MEG STUART | DAMAGED GOODS

A reinvention of history and dance, a masterly confrontation of 5 simple humans in contact with the masterpieces of 12 great composers. A feat of pure choreography by the prodigious Meg Stuart.

Details

HEROIC BODIES
A mobile that evokes the solar system, a dinosaur in kit form, primitive-futurist tribes in a museum display case, music with the rousing force of a tidal wave. Meg Stuart has built a time travel machine and confronts her performers with classics by Beethoven, Xenakis, Dvorak, Rachmaninoff and other seminal composers, placing her simple humans in the face of monuments that incarnate history and transform it into a future full of promise. In the rolling fire of a perpetually renewed dance, they meet the challenge with brio. Whether symphonic, minimalist or expressionist, they gape at icons of the past, affirming their absolute modernity.

Working for the first time with existing classical music, the prodigious Meg Stuart creates an experience poles apart from Maybe Forever (FTA, 2008). In Built to Last, she puts Western heritage through the wringer to extract the essence of human grandeur. A feat of pure choreography.

Credits

PRODUCED BY DAMAGED GOODS + MÜNCHNER KAMMERSPIELE
CHOREOGRAPHED BY MEG STUART
PERFORMED BY DRAGANA BULUT + DAVIS FREEMAN + ANJA MÜLLER + MARIA F. SCARONI + KRISTOF VAN BOVEN
DRAMATURG BART VAN DEN EYNDE + JEROEN VERSTEELE
MUSIC DRAMATURG ALAIN FRANCO
SOUND DESIGN KASSIAN TROYER
SET DESIGN DORIS DZIERSK
COSTUME DESIGN NADINE GRELLINGER
LIGHTING DESIGN FRANK LAUBENHEIMER + JÜRGEN TULZER
VIDEO PHILIPP HOCHLEICHTER

PRESENTED IN ASSOCIATION WITH USINE C WITH THE SUPPORT OF GOETHE-INSTITUT MONTRÉAL + MINISTÈRE DES AFFAIRES ÉTRANGÈRES D’ALLEMAGNE

WRITTEN BY FABIENNE CABADO
TRANSLATED BY NEIL KROETSCH

PREMIERED AT MÜNCHNER KAMMERSPIELE, MUNICH, APRIL 28, 2012

 

MEG STUART | DAMAGED GOODS (Bruxelles + Berlin)
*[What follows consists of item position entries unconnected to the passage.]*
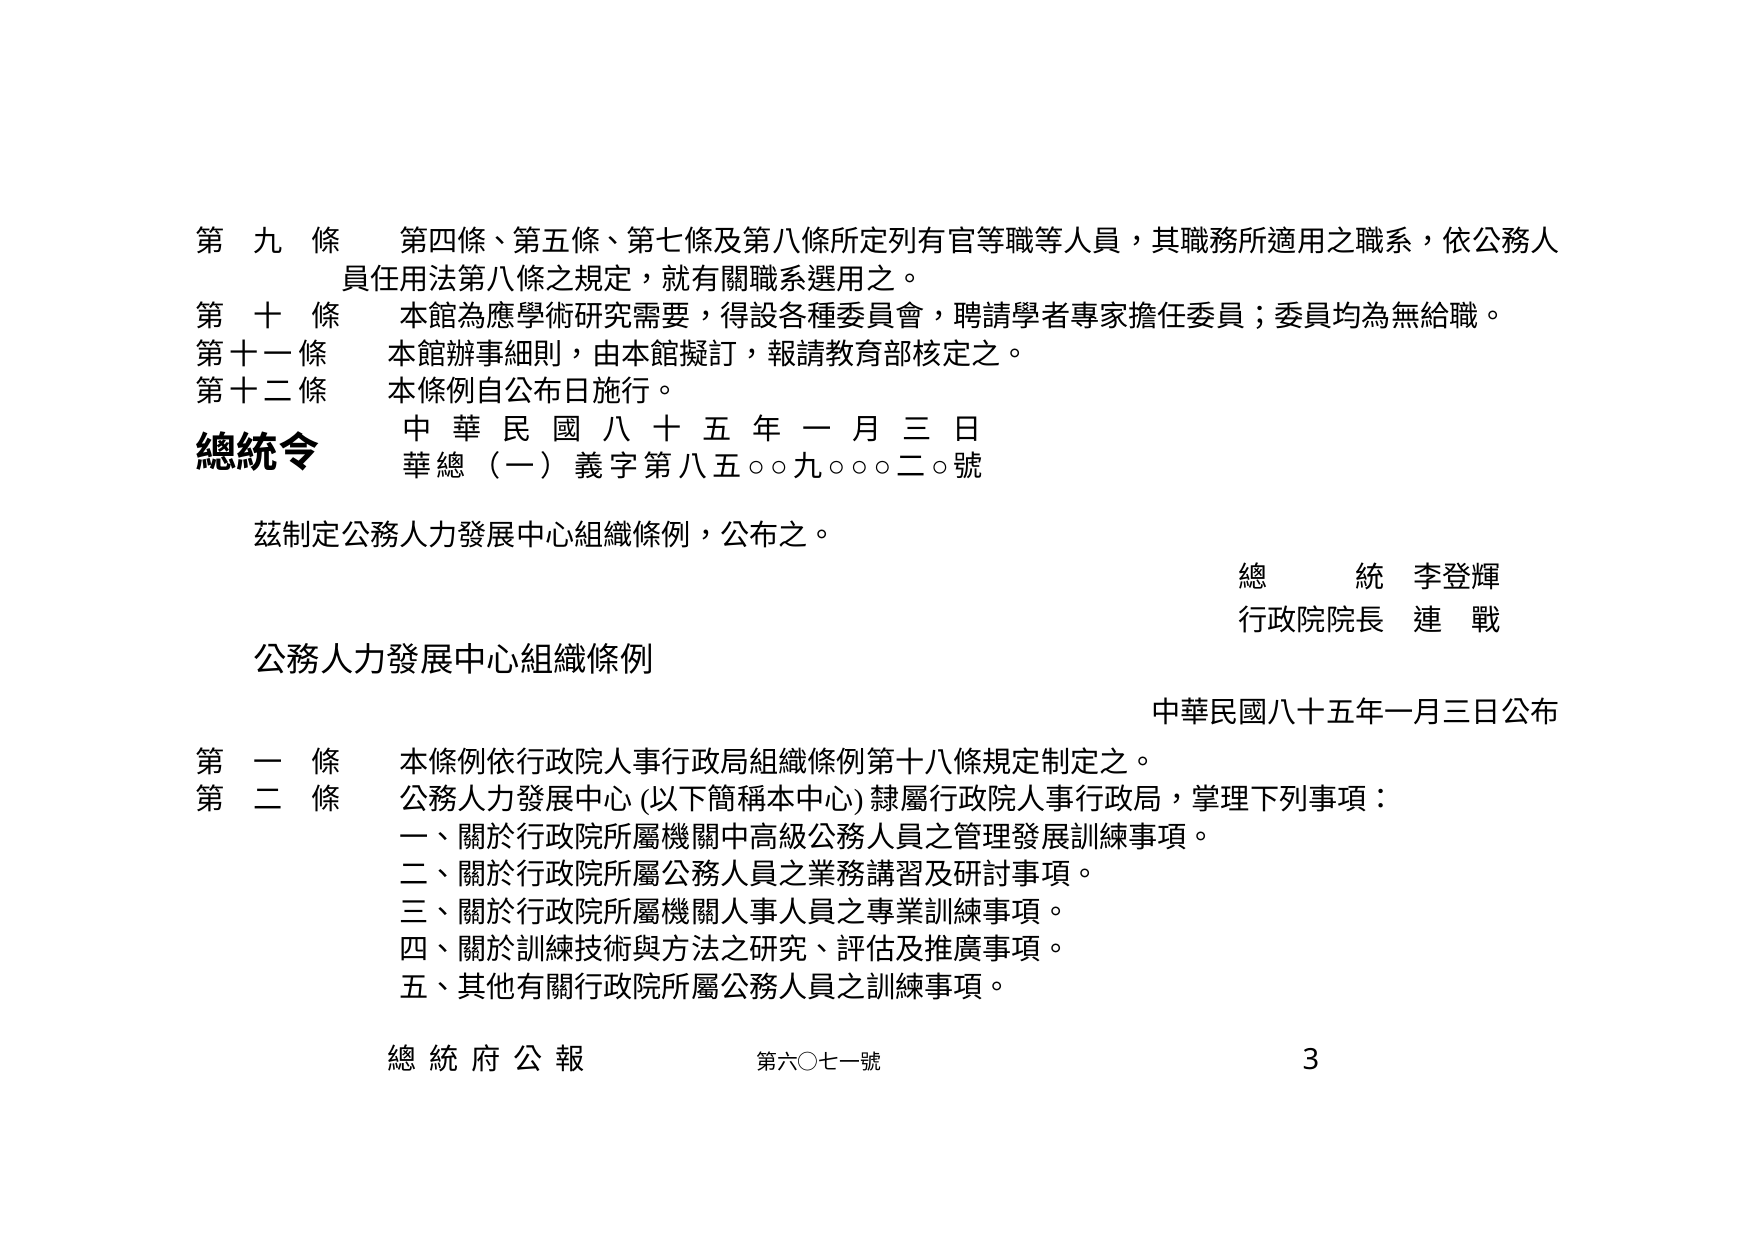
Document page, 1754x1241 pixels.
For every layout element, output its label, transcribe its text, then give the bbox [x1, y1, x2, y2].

text 一、關於行政院所屬機關中高級公務人員之管理發展訓練事項。 [399, 817, 1559, 854]
text 二、關於行政院所屬公務人員之業務講習及研討事項。 [399, 854, 1559, 892]
table_header 總統令 [192, 409, 399, 515]
text 中華民國八十五年一月三日公布 [195, 692, 1559, 729]
text 公務人力發展中心組織條例 [253, 638, 1559, 679]
text 三、關於行政院所屬機關人事人員之專業訓練事項。 [399, 892, 1559, 929]
text 第 十 條 本館為應學術研究需要，得設各種委員會，聘請學者專家擔任委員；委員均為無給職。 [195, 297, 1559, 334]
text 總 統 李登輝 [195, 558, 1501, 595]
text 第 二 條 公務人力發展中心 (以下簡稱本中心) 隸屬行政院人事行政局，掌理下列事項： [195, 779, 1559, 817]
text 第 九 條 第四條、第五條、第七條及第八條所定列有官等職等人員，其職務所適用之職系，依公務人員任用法第八條之規定，就有關職系選用之。 [195, 222, 1559, 297]
text 五、其他有關行政院所屬公務人員之訓練事項。 [399, 967, 1559, 1004]
table_header 中華民國八十五年一月三日 華總（一）義字第八五○○九○○○二○號 [399, 409, 986, 515]
text 第 一 條 本條例依行政院人事行政局組織條例第十八條規定制定之。 [195, 742, 1559, 779]
text 第十一條 本館辦事細則，由本館擬訂，報請教育部核定之。 [195, 334, 1559, 372]
text 四、關於訓練技術與方法之研究、評估及推廣事項。 [399, 929, 1559, 967]
text 茲制定公務人力發展中心組織條例，公布之。 [195, 515, 1559, 553]
text 行政院院長 連 戰 [195, 600, 1501, 638]
text 第十二條 本條例自公布日施行。 [195, 372, 1559, 409]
Imperfection, Failure and Beauty

The American choreographer and dancer Meg Stuart splits her time between Brussels and Berlin. After a few years in New York, she moved to Belgium where she created her first works starting in 1989. Her staging of Disfigure Study was a mix of dance and theatre, and featured fragmented, twisted bodies, inspiring the name Damaged Goods, the company she founded in 1994. Intense and dramatic in her initial pieces, her dance focused on states of being where the body disintegrates, struggles against itself, falls, thrashes, flails and crawls. Weakness and flaws lie at the heart of her work – a source of emotion and empathy, and also of beauty. Underlying her characters’ vulnerability are desire and determination, which motivate their actions. With time and the effect of diverse influences, the artist often referred to as “the choreographer of disaster” has become more serene in some of her later dance pieces.